3月 102009
 

もう3月も半ばだ.卒業論文や修士論文の執筆と提出も,ほぼ片付いただろうか.

「文章を書く能力」については,このブログや他所でも散々書いてきた.

まともな論文やレポートを書くためには,どうしても自分で自分の書いた文章をチェックする必要がある.誤字や脱字を訂正し,間違いや論理の飛躍をなくすのはもちろん,読みやすい文章にするためには,自分の書いた文章を客観的に読めなければならない.ところが,これができない学生が非常に多い.

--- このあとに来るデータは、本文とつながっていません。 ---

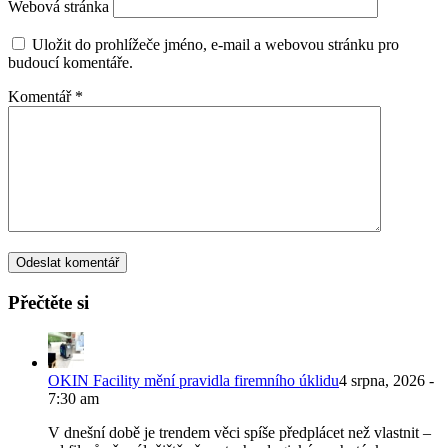
Webová stránka
Uložit do prohlížeče jméno, e-mail a webovou stránku pro
budoucí komentáře.
Komentář
*
Přečtěte si
OKIN Facility mění pravidla firemního úklidu
4 srpna, 2026 -
7:30 am
V dnešní době je trendem věci spíše předplácet než vlastnit –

研究室に配属された学生に対しては,彼らがゼミ資料や論文原稿を作成する機会に,赤ペン先生になって徹底的に添削するようにしている.そういう経験が一度は必要だと思うからだ.そして,その添削をきっかけに,自力で文章を書けるようになってくれることを期待している.

なぜ,自分の文章を自分で添削するのは難しいのだろうか.そのような人は推論能力が極めて優れているという仮説を立てることができる.我々は,文章を読むときに,推論しながら読む.多少文字が欠落していても,推測して,補完して,読むことができる.推論が高度であれば,誤字や脱字を修正しつつ,論理の飛躍を補いながら,読むことができる.

しかし,それではダメだ.自分の文章を客観的に批判できなければならない.惰性で推論するのではなく,推論するしないを自分で切り換えられなければならない.